Obraz artykułu Nikt o to nie prosił, czyli Woodstock 50

Nikt o to nie prosił, czyli Woodstock 50

Festiwal Woodstock '69 był ważnym punktem w historii popkultury - to tutaj umierał ruch hippisowski, a rodziła się nowoczesna kultura festiwalowa. Na Woodstocku w swojej najdojrzalszej formie objawił się też nowoczesny kult gwiazd rocka i popu - cenę za ten kult płacimy do dzisiaj.

Popkulturowi rewizjoniści słusznie wskazują na to, że Woodstock '69 w rzeczywistości nie był wielkim wydarzeniem muzycznym (zarówno pod względem line-upu, jakości wykonań, jak i logistyki i jakości organizacji), ale mit jest silniejszy niż rzeczywistość i w sekularnych realiach ludzie naturalnie lgną do dobrze podkolorowanych bajek.

 

Ciężko stwierdzić, na ile ten mit jest w stanie przyciągnąć millenialsów rozpieszczonych Coachellą, rozbuchanymi wizualnie festiwalami muzyki EDM czy skomercjalizowanym ekstremizmem Burning Mana. A jednak, Michael Lang przy finansowym i marketingowym wsparciu babilońskiej bestii w postaci Dentsu Aegis Network, postanowił zorganizować huczne obchody półwiecza Woodstocku. Ostatecznie mogliśmy obserwować serię zagadkowych decyzji i sporych problemów, której finisz to kompletne zamieszanie (stan na 2 maja). Woodstock 50 prawdopodobnie się nie odbędzie, a jeśli jednak Lang i spółka dopną swego, być może czeka nas Fyre Festival 2. Co się wydarzyło?

Tłum na Woodstocku, na środku rusztowanie, a na nim siedzą ludzie.

Zacznijmy od lokacji - organizatorom nie udało się uzyskać zgody na festiwal w miejscu legendarnego poprzednika. Czyli odpada pierwszy potencjalny magnes na publiczność. Co więcej, organizatorzy cały czas mówili o ponad stu tysiącach uczestników i uczestniczek, chociaż z dokumentów wynika, że starali się o pozwolenie na siedemdziesiąt pięć tysięcy... Którego zresztą nie uzyskali. Brak najróżniejszych uprawnień i koncesji wstrzymywał start sprzedaży biletów i wieszczył katastrofę w rodzaju Fyre. Kolejna rzecz to line-up, którego celem było połączenie starego z nowym, nostalgii z FOMO. I na tym polu nie było się czym chwalić - mimo Black Keys, Jay'a-Z i Imagine Dragons z jednej strony, Santany i Roberta Planta z drugiej, patrząc na plakat Woodstock 50 ciężko było wykrzesać w sobie entuzjazm. Z czasem kolejne gwiazdy zaczęły odwoływać swoje występy, a ostatecznie Dentsu Aegis Network ogłosiło, że Woodstock 50 jest anulowany ze względu na produkcyjne niedostatki. Spekuluje się, że firma utopiła jakieś trzydzieści milionów dolarów - w tym już częściowo opłacone gaże artystyczne. Z kolei Michael Lang wciąż twierdzi, że Woodstock 50 się odbędzie i obiecuje wyjątkowe doświadczenie, godne swojego kultowego statusu i miejsca w amerykańskiej historii i kulturze (bleh). W najbliższych tygodniach ma ogłosić niesamowitą listę osiemdziesięciu wykonawców, mimo że koncertowy gigant Live Nation odmówił propozycji uratowania festiwalu po wycofaniu się Dentsu Aegis Network.
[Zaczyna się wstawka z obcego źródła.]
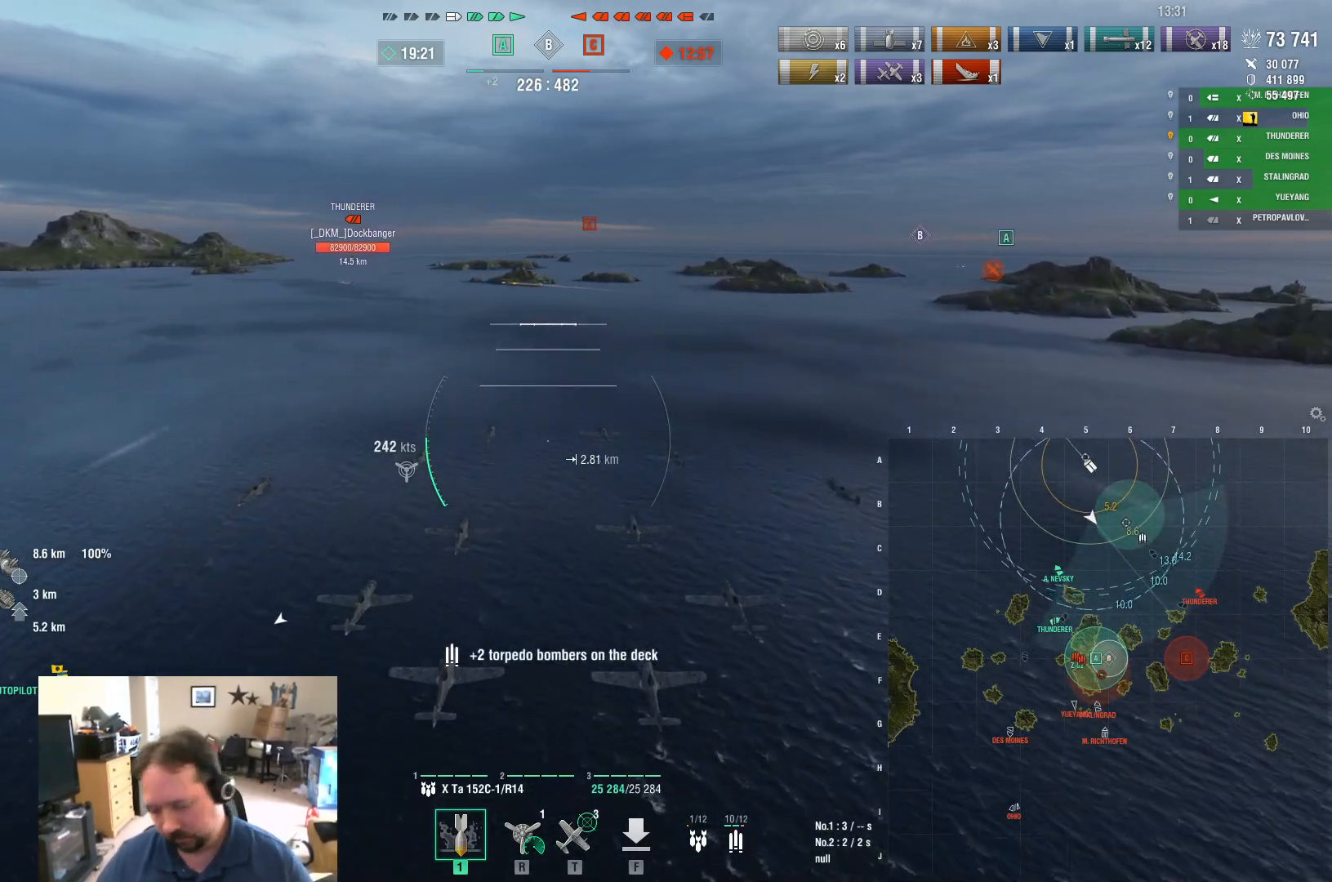
{"keys": ["w"], "mouse": [], "mouse_move": "still", "events": []}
Koncert na Woodstocku, w tle tłum ludzi.

Całość wygląda na chaotyczny bajzel zbudowany na niekompetencji i megalomanii. Samo założenie, że Woodstock ma dzisiaj jakąś wielką nośność, zdolną przyciągnąć setki tysięcy ludzi, jest oparte na pobożnych życzeniach. Oczywiście istnieje jakaś część publiczności, która połączy markę z legendarnym wydarzeniem, ale bardziej świeża może być pamięć o Woodstocku 1999, czyli nu-metalowej bonanzie zwieńczonej zamieszkami wznieconymi przez Freda Dursta z Limp Bizkit. Znaczna część młodszej publiczności może w ogóle Woodstocku nie kojarzyć, a rynek festiwalowy wręcz przegrzewa się od konkurencyjnych propozycji. Wygląda to na kolejny średnio przemyślany korporacyjny skok na markę, którą jacyś ludzie mogą kojarzyć. Ale jacy i co z tym skojarzeniem zrobią - ciężko stwierdzić. Woodstock to hasło z dawnych legend, zatarte przez dekady i przykryte nowymi, lepszymi festiwalami. Nostalgia to potężna rzecz, ale niekoniecznie w tym wypadku. Woodstock 50 mógłby się udać, ale warunki sukcesu w 2019 roku są mordercze - interesujący marketing, atrakcyjny line-up, klarowność komunikacji. Michael Lang i spółka nie spełnili żadnego z nich, w kółko powtarzając o "kultowości" i "legendarności" festiwalu.

 

Zapewne sporo osób jest zawiedzionych odwołaniem festiwalu - bynajmniej nie dlatego, że się na niego wybierali. Myślę, że po cichu liczono na katastrofę w rodzaju Fyre Festivalu, ba, być może Netflix już szykował ekipę filmową. Kto wie, może dziwaczny upór organizatorów doprowadzi sprawę do mniej lub bardziej szczęśliwego finiszu. Ale cała sytuacja jest smutna i dość typowa dla naszych czasów - eksploatacja nostalgii z korporacyjnym wsparciem, miliony dolarów wyrzucone w błoto, zastępy internetowych cyników zacierających ręce na myśl o katastrofie. O Woodstock 50 nikt nie prosił, co widać nawet w braku wysypu materiałów rocznicowych o oryginalnym festiwalu - chociaż to może pojawić się bliżej wakacji (w co wątpię). Nawet nostalgia ma swoje granice.

Plakat Woodctock 50.

Strona korzysta z plików cookies w celu zapewnienia realizacji usług. Korzystając ze strony wyrażasz zgodę na używanie cookies, zgodnie z aktualnymi ustawieniami przeglądarki. Możesz określić warunki przechowywania lub dostępu do plików cookies w Twojej przeglądarce...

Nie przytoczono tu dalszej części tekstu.